Я встал рядом. Надо было вдвоем тянуть вниз, используя вес наших тел, чтобы приподнять жернов. Мы оба повисли на рукоятке, и когда мои ноги оторвались от пола, я на мгновение почувствовал, что жернов пошевелился. Бруно все рассчитал правильно, лучшего рычага было и не придумать, но старая деревянная рукоятка согнулась под нашим весом, заскрипела и с треском сломалась, мы свалились на пол. Бруно поранился. Выругался и затряс рукой.

– Больно? – спросил я.

– Чертов камень, – буркнул он, посасывая ранку. – Рано или поздно я тебя отсюда достану. – Потом он вскарабкался по лестнице и исчез наверху, подгоняемый злостью.
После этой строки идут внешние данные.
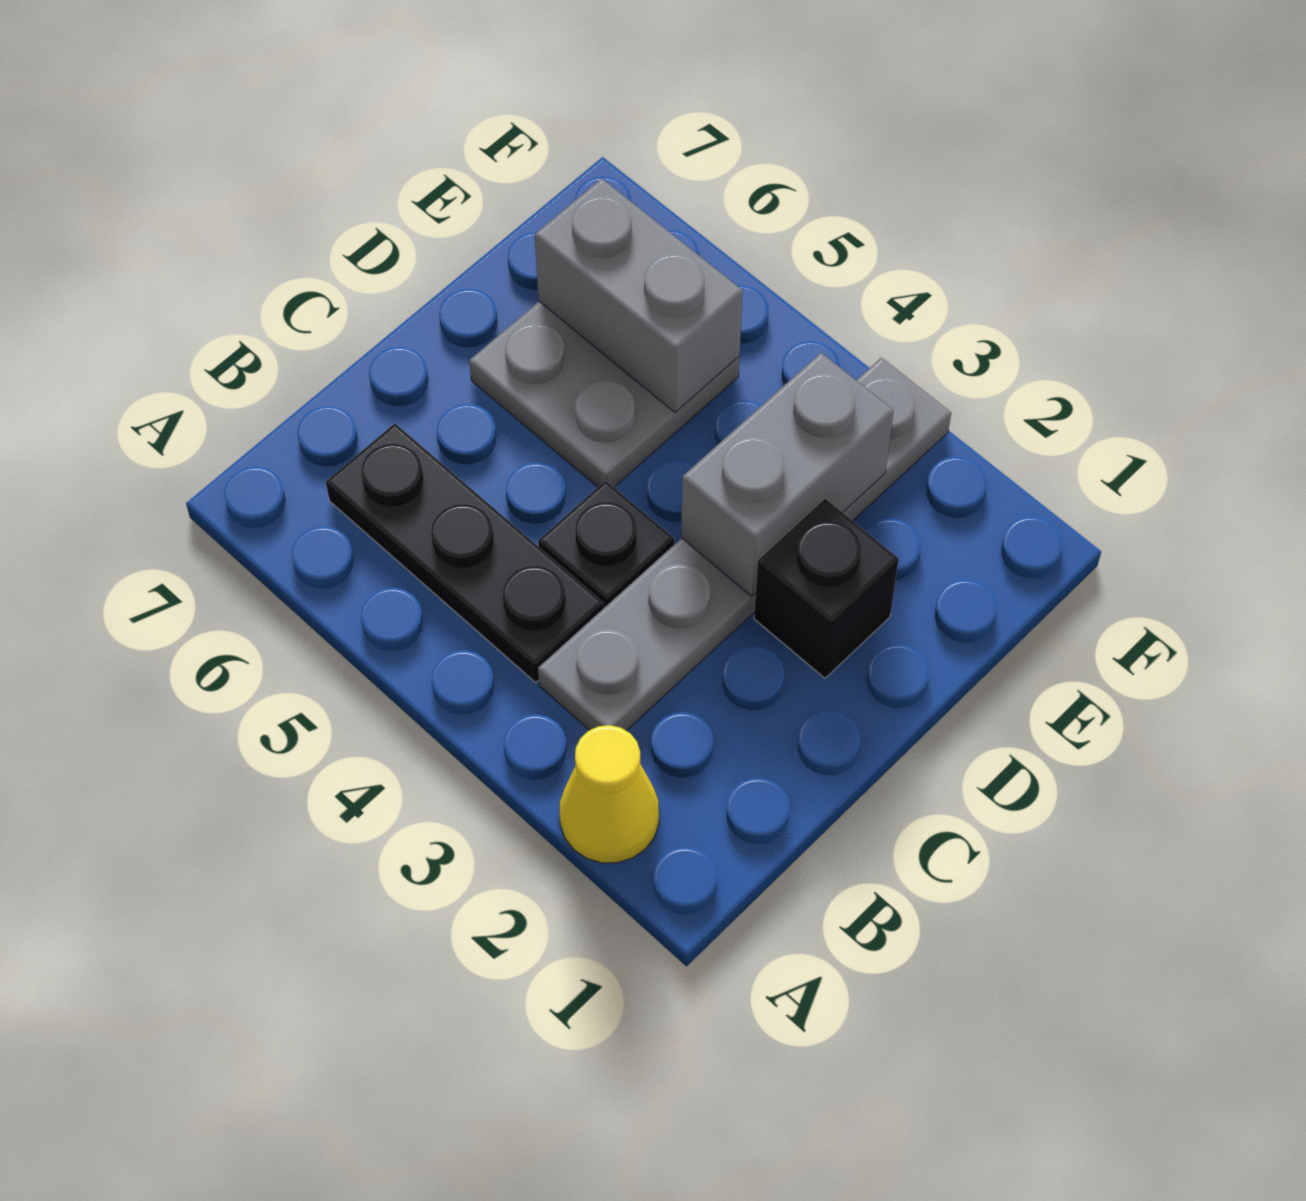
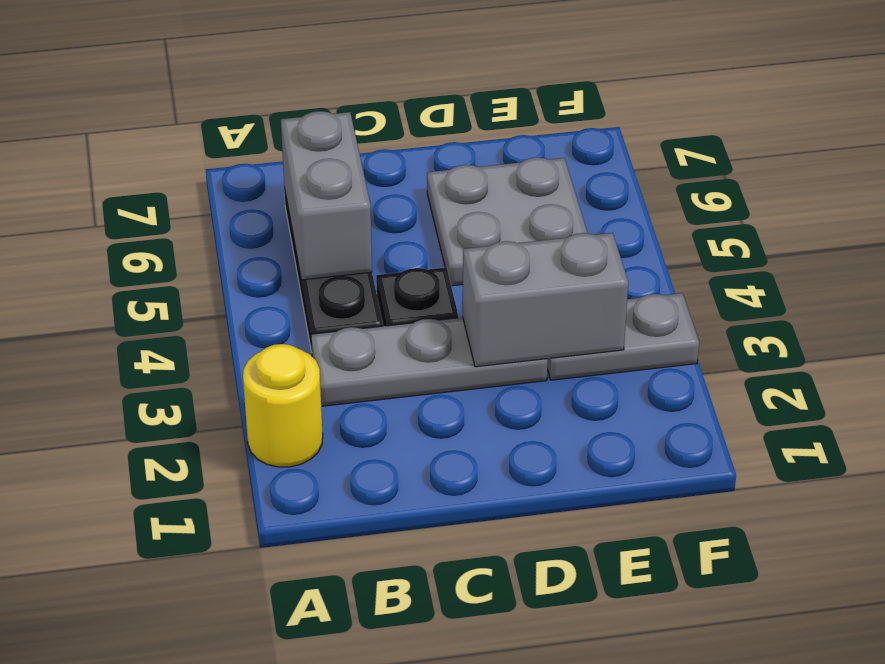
yellow cone A2 level 1 -> yellow round brick A2 level 1
black brick D2 level 1 -> none
grey brick E5:E6 level 2 -> grey brick B5:B6 level 2

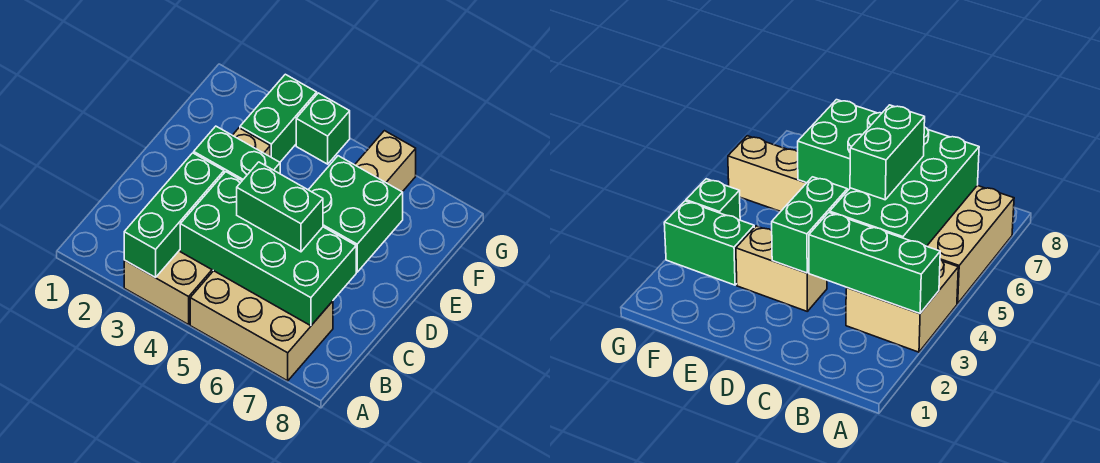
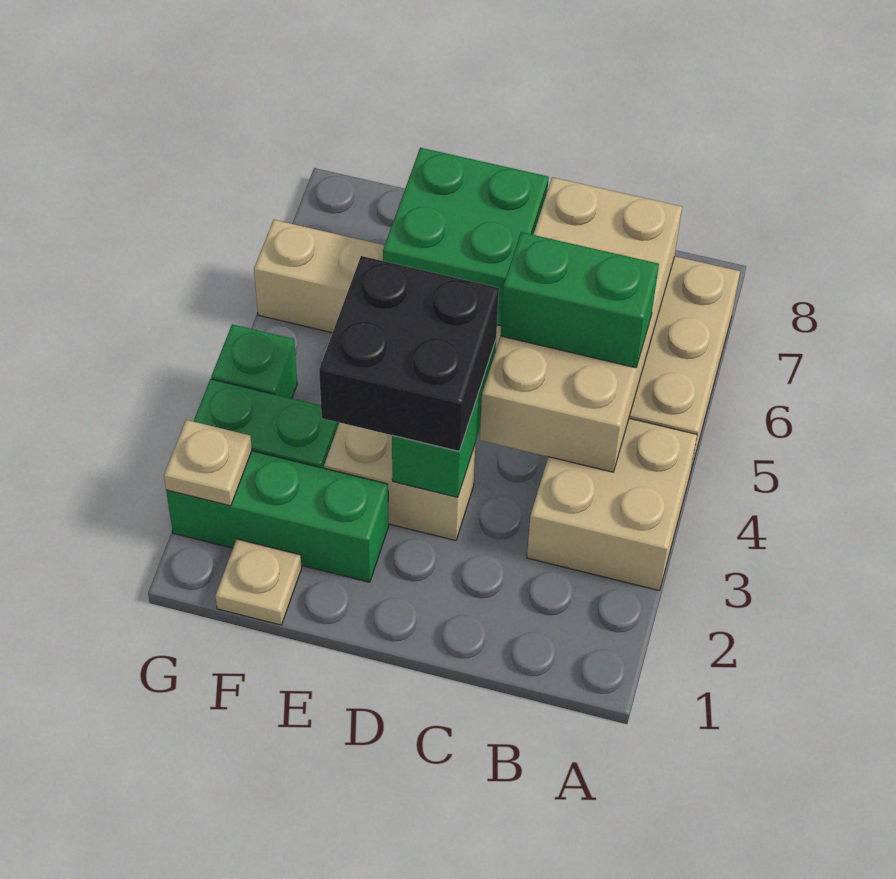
green brick A3:C3 level 2 -> green brick E2:G2 level 1
green brick B4:C7 level 2 -> tan brick B4:C7 level 2
green brick C5:C6 level 3 -> green brick B5:C5 level 3
none -> black brick D3:E4 level 3
none -> tan plate F1 level 1
none -> tan plate G2 level 2

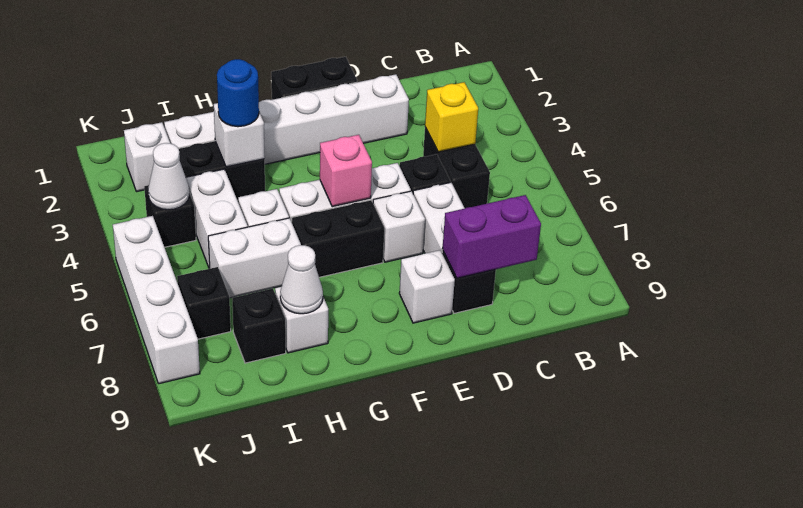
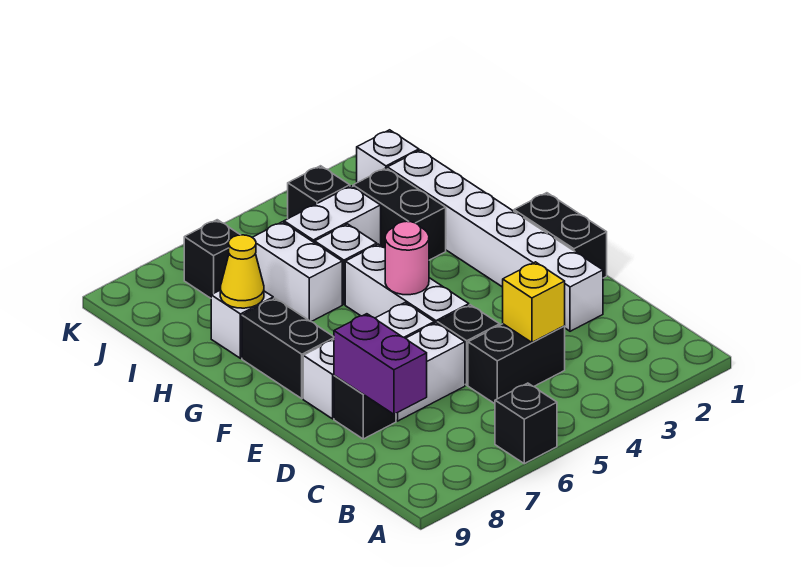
pink brick F5 level 2 -> pink round brick F5 level 2
black brick F6:G6 level 1 -> black brick F8:G8 level 1
white brick H3 level 2 -> none
blue round brick H3 level 3 -> none
white cone H8 level 2 -> yellow cone H8 level 2
black brick I8 level 1 -> black brick A6 level 1
white cone J4 level 2 -> none
white brick K5:K8 level 1 -> none

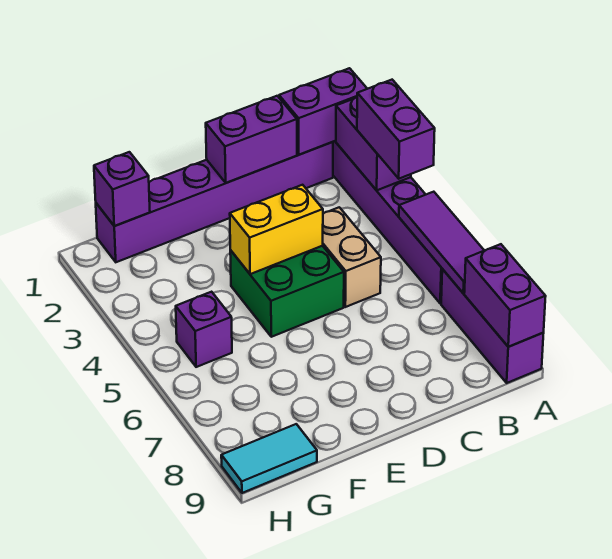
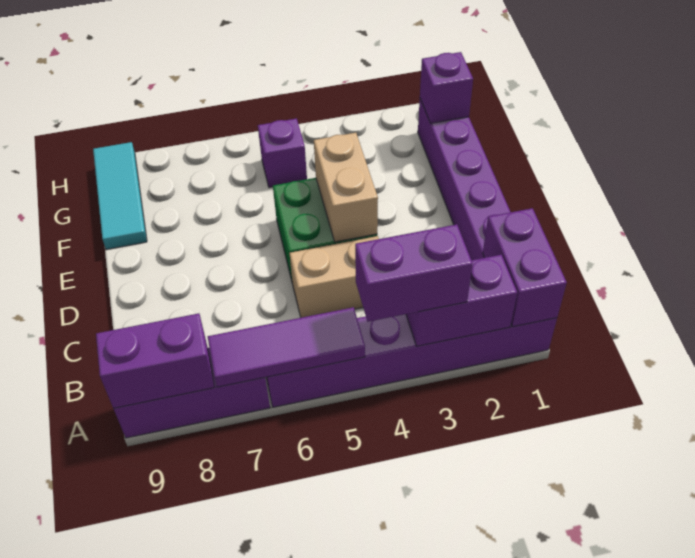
purple brick C1:D1 level 2 -> none
yellow brick D4:E4 level 2 -> tan brick D4:E4 level 2
cyan tile G9:H9 level 1 -> cyan tile F9:H9 level 1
Я услышал, как он выпрыгнул из окна и убежал.

Вечером я лежал в постели, но сон не шел. Я был перевозбужден: в детстве я проводил все время один и не привык делать что-то вдвоем. Я думал, что и в этом похож на отца. Но в тот день я испытал нечто новое – неожиданную близость к другому человеку, которая одновременно притягивала и пугала, словно тропинка по неизведанной местности. Чтобы успокоиться, я попытался что-нибудь вспомнить. Я думал о речке: о заводи, о каскаде, о форели, которая слабо шевелила хвостом, чтобы не двигаться с места, о плывущих по воде листьях и ветках. О том, как форель прыгает на добычу. Я начал кое-что понимать: для речной рыбы все появляется с горы – насекомые, веточки, листья, все что угодно. Поэтому рыба смотрит вверх и ждет: вдруг что-то появится. “Если точка, где ты погружаешься в реку, это настоящее, – думал я, – значит, прошлое – это вода, которая протекла мимо тебя: она ушла вниз, в ней для тебя больше ничего нет, а будущее – вода, которая спускается сверху, принося опасности и неожиданности. Прошлое ниже, будущее выше. Так и надо было ответить отцу. Какова бы ни была наша судьба, она живет в горах у нас над головами”.